= 抜粋本文 =
○ ○ ○ ○ ○

Thursday, October 6, 2011

モチベーション考

○ここ最近はみっちり学業に勤しんでいる。馬鹿丁寧にすべてのリーディングを読み、宿題はちゃんと全て予習して臨み、わからないところを明確にして授業に臨み教授に質問して、等々。リサーチも始まったばかりだがとりあえず動き出した。そろそろ取りこぼしが出てきそうな雰囲気だし、初期の高いテンションもややなくなっているのを感じはするのだが、まだなんとか踏ん張れている。

○今日ふと思ったのは、自分、あるいは他の学生にとって、MBAでみっちり勉強するインセンティブってどこにあるのだろうということ。

・勉強を頑張らないとドロップアウトする?
→ドロップアウトしない。アメリカの大学は入るのは簡単で出るのは難しいと言う話を聞いたことがあるが、少なくともMBAについてはこれは当てはまらないと思う。むしろ、入るのが難しくて出るのが簡単という方が現実に近いと思う。卒論もないし、授業のレベルも学部レベル+αといった程度のものが少なくない。PhDとか研究職大学院であれば事情はまったく異なると思うが、少なくともMBAで「全力で勉強しないと落第する」という危機意識を持っている人は見たことがない。他の事が忙しくて勉強に充てる時間が足りず苦しんでいる人は少なくないが、他のことを犠牲にしてまで勉強しないといけないという態度の人はあまり見ない。

○ ○ ○ ○ ○

= 対象データ =
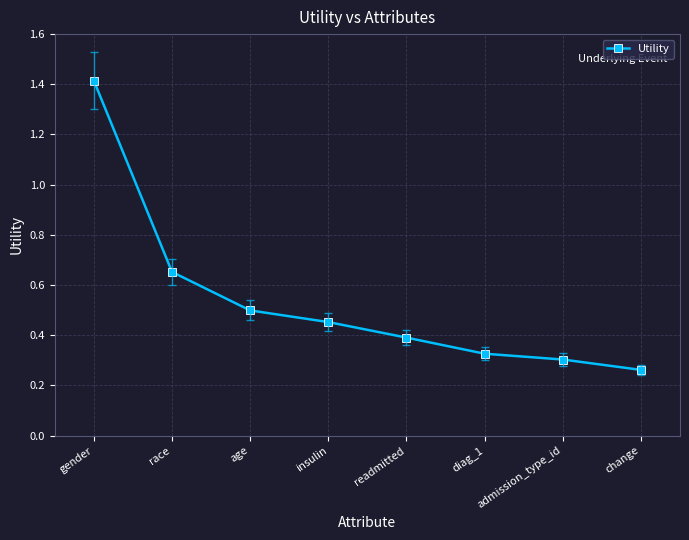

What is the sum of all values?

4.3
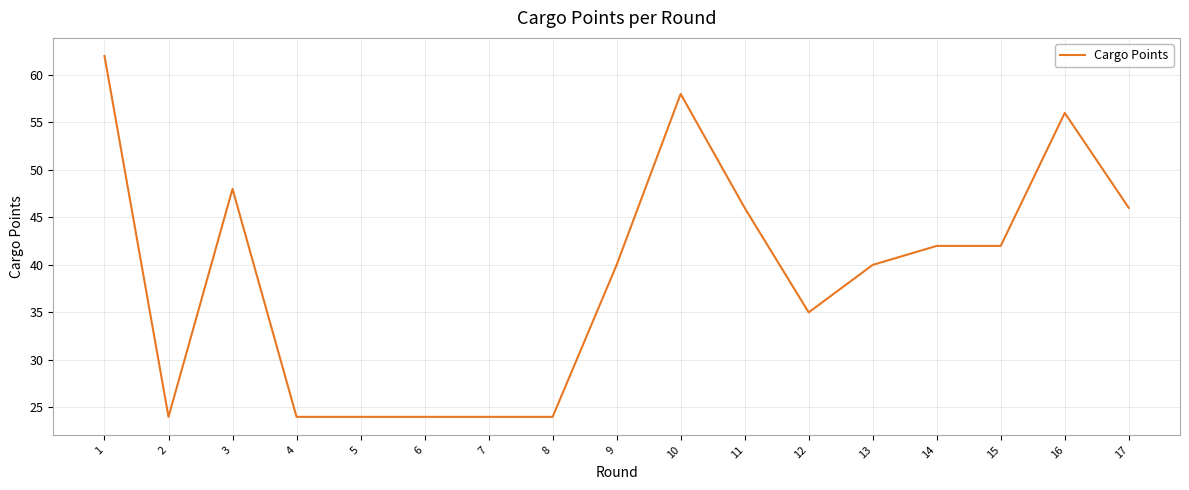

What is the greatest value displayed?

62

○ ○ ○ ○ ○

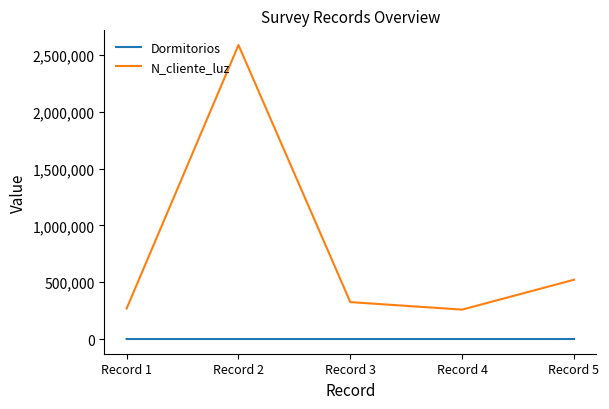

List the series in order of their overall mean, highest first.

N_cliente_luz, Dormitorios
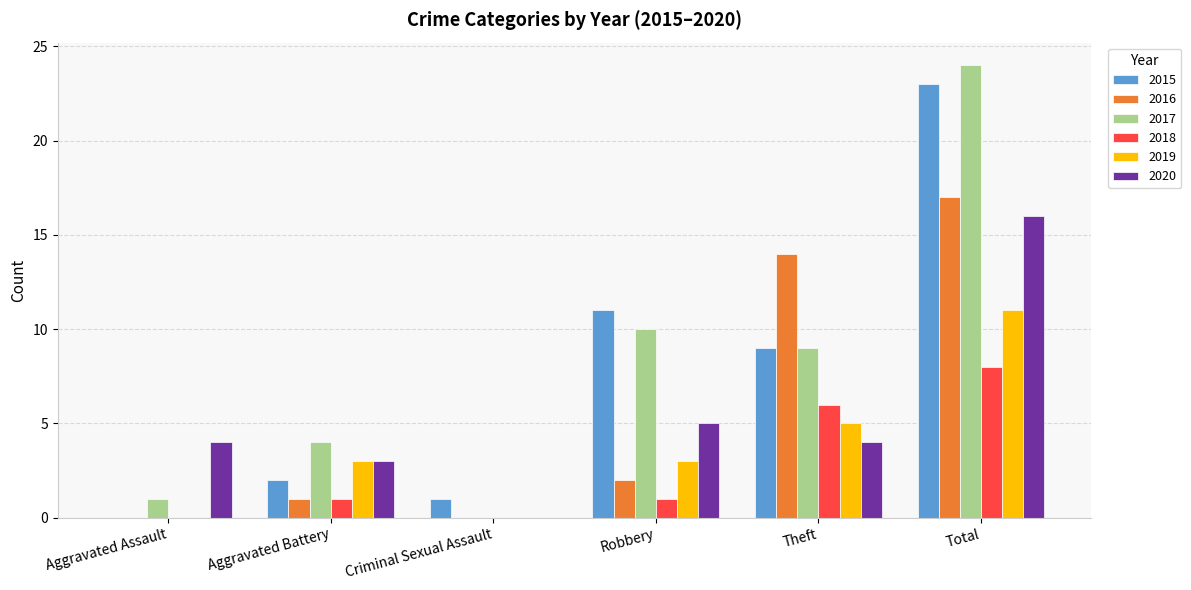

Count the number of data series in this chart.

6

○ ○ ○ ○ ○

= やること =
[A] MBAで勉強する動機を論じた文章のうち、「Thursday, October 6, 2011」で始まり「まだなんとか踏ん張れている。」で終わる部分を、一字一句変えずに書き写すこと。
[B] MBAで勉強する動機を論じた文章を、最後の文の後から書き継ぐこと。

= 回答 =
[A]
Thursday, October 6, 2011

モチベーション考

○ここ最近はみっちり学業に勤しんでいる。馬鹿丁寧にすべてのリーディングを読み、宿題はちゃんと全て予習して臨み、わからないところを明確にして授業に臨み教授に質問して、等々。リサーチも始まったばかりだがとりあえず動き出した。そろそろ取りこぼしが出てきそうな雰囲気だし、初期の高いテンションもややなくなっているのを感じはするのだが、まだなんとか踏ん張れている。

[B]
自分としても、ドロップアウトのことなど1ミリも想定していないので、ドロップアウトの危機意識が自分の向学心を支えているということも全くない。

・卒業後の仕事に使う?
金融機関に戻る自分にとって、表面的にはほぼすべての授業が帰国後役に立つ。ファイナンス、会計のみならず、マーケティングや組織論なども顧客への各種提案に使える。といいつつも、率直にいって、今自分がMBAで学んでいるものが職場で即座に役に立つかというとあまり自信がない。自分の勤務先は仕事内容とMBAの勉強内容の重なりがかなり大きい方だとは思うが、それでもやっぱりそれほど即座に役に立つかというとあまりそうは思っていない。「MBAの机上の空論より、2年間現場で揉まれた方がいいに決まってる」と言われてしまうと残念ながらうまいこと反論できそうにない。もちろん、いくつか反論になるようなことは言えると思うが、口論になったら多分勝てないと思う。少なくとも、自分にとって「戻ったら使う知識だから」ということは学業上のインセンティブにはなっていないように思われる。選択科目選びの一つの判断基準にはなっているけど、その程度。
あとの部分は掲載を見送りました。